====== DATA FOR ANALYSIS
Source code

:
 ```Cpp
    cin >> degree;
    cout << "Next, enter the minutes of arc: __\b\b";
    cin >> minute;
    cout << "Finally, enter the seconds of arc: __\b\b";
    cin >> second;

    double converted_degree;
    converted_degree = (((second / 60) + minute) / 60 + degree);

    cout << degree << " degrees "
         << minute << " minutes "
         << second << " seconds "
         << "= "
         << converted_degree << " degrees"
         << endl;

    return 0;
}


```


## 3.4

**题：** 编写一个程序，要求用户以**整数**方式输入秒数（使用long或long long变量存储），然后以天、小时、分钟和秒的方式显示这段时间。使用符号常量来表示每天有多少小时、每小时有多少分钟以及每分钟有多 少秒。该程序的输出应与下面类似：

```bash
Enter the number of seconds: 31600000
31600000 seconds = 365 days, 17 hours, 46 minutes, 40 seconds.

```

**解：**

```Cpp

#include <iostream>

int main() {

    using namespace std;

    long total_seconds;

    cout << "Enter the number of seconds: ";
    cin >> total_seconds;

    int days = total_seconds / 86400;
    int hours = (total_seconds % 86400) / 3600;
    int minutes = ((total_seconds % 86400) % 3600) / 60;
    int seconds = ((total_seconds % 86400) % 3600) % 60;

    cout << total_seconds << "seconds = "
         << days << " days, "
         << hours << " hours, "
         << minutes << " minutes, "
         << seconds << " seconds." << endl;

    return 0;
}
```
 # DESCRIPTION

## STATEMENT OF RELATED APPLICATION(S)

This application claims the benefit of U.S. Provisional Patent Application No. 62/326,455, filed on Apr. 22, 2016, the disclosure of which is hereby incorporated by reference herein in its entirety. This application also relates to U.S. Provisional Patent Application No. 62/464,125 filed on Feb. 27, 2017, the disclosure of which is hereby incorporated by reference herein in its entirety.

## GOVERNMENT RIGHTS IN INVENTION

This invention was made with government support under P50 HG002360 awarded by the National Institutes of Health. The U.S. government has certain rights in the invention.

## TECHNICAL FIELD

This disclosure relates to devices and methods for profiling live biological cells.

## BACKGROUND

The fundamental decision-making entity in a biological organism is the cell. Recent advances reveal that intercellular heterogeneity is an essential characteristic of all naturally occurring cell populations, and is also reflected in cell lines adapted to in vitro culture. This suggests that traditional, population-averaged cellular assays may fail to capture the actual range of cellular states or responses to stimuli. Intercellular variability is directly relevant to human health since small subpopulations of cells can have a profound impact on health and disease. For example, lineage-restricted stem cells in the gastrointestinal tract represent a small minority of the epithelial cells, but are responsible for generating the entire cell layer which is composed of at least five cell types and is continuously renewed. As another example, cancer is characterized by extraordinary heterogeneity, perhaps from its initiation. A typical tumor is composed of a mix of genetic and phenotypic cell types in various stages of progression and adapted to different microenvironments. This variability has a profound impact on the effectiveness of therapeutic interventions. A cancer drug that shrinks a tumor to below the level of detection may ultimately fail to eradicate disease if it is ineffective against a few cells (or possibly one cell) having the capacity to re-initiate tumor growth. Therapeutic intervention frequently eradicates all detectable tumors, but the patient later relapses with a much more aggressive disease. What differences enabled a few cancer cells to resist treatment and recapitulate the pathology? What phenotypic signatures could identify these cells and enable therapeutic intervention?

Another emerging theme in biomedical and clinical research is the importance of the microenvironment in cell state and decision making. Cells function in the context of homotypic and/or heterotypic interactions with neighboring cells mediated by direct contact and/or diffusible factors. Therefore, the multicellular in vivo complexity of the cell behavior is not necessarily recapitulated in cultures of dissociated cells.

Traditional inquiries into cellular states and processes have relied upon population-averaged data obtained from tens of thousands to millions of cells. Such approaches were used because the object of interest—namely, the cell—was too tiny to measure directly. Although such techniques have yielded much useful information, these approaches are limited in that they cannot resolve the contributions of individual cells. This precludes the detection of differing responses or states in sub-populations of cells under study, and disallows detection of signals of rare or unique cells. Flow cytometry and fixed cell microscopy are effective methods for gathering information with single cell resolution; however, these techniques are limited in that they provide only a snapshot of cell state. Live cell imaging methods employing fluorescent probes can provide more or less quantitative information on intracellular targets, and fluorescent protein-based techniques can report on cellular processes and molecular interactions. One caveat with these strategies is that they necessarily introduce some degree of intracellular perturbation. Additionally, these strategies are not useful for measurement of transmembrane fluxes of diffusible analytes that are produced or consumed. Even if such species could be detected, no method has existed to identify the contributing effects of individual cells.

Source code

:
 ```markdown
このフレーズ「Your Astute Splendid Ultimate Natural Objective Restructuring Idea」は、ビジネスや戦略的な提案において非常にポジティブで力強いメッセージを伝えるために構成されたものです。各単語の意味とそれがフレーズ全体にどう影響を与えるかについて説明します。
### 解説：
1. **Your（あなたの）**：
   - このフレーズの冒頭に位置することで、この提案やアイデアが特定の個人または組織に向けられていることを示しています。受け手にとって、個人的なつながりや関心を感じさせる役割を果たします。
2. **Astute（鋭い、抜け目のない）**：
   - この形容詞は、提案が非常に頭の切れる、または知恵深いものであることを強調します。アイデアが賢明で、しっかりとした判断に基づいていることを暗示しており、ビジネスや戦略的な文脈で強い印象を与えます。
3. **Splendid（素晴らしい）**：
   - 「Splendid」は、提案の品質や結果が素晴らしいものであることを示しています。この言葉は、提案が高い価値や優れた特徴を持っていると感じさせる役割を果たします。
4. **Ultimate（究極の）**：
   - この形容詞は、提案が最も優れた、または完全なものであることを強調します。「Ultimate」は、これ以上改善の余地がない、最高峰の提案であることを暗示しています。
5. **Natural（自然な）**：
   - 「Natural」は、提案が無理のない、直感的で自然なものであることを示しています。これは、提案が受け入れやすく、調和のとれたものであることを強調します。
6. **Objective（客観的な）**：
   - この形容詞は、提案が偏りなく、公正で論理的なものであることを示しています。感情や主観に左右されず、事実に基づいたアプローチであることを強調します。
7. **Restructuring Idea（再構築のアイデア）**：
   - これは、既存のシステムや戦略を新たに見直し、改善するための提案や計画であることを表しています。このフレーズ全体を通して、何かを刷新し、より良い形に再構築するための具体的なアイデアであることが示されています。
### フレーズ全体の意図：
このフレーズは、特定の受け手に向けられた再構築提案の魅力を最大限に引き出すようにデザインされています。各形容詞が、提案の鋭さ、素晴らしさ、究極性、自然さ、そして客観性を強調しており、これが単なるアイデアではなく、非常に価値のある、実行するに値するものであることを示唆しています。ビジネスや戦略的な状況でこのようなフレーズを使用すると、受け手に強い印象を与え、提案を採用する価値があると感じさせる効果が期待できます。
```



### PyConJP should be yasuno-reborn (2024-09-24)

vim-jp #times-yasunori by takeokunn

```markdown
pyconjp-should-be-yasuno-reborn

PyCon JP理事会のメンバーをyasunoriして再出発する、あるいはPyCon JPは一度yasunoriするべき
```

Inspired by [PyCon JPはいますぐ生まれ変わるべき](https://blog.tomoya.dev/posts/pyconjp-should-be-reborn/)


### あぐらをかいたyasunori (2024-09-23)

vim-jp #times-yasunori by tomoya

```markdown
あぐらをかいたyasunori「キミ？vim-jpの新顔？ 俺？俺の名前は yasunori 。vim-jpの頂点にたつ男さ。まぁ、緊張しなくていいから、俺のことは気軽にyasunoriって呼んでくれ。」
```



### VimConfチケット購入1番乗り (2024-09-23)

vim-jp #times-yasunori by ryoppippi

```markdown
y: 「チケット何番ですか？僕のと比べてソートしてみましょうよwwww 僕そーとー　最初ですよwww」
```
============
→ WHAT TO PRODUCE
Copy out the listing above, line by line and exactly, from its first line to the line holding "## BACKGROUND", inclusive.

→ RESPONSE TO THE TASK
Source code

:
 ```Cpp
    cin >> degree;
    cout << "Next, enter the minutes of arc: __\b\b";
    cin >> minute;
    cout << "Finally, enter the seconds of arc: __\b\b";
    cin >> second;

    double converted_degree;
    converted_degree = (((second / 60) + minute) / 60 + degree);

    cout << degree << " degrees "
         << minute << " minutes "
         << second << " seconds "
         << "= "
         << converted_degree << " degrees"
         << endl;

    return 0;
}


```


## 3.4

**题：** 编写一个程序，要求用户以**整数**方式输入秒数（使用long或long long变量存储），然后以天、小时、分钟和秒的方式显示这段时间。使用符号常量来表示每天有多少小时、每小时有多少分钟以及每分钟有多 少秒。该程序的输出应与下面类似：

```bash
Enter the number of seconds: 31600000
31600000 seconds = 365 days, 17 hours, 46 minutes, 40 seconds.

```

**解：**

```Cpp

#include <iostream>

int main() {

    using namespace std;

    long total_seconds;

    cout << "Enter the number of seconds: ";
    cin >> total_seconds;

    int days = total_seconds / 86400;
    int hours = (total_seconds % 86400) / 3600;
    int minutes = ((total_seconds % 86400) % 3600) / 60;
    int seconds = ((total_seconds % 86400) % 3600) % 60;

    cout << total_seconds << "seconds = "
         << days << " days, "
         << hours << " hours, "
         << minutes << " minutes, "
         << seconds << " seconds." << endl;

    return 0;
}
```
 # DESCRIPTION

## STATEMENT OF RELATED APPLICATION(S)

This application claims the benefit of U.S. Provisional Patent Application No. 62/326,455, filed on Apr. 22, 2016, the disclosure of which is hereby incorporated by reference herein in its entirety. This application also relates to U.S. Provisional Patent Application No. 62/464,125 filed on Feb. 27, 2017, the disclosure of which is hereby incorporated by reference herein in its entirety.

## GOVERNMENT RIGHTS IN INVENTION

This invention was made with government support under P50 HG002360 awarded by the National Institutes of Health. The U.S. government has certain rights in the invention.

## TECHNICAL FIELD

This disclosure relates to devices and methods for profiling live biological cells.

## BACKGROUND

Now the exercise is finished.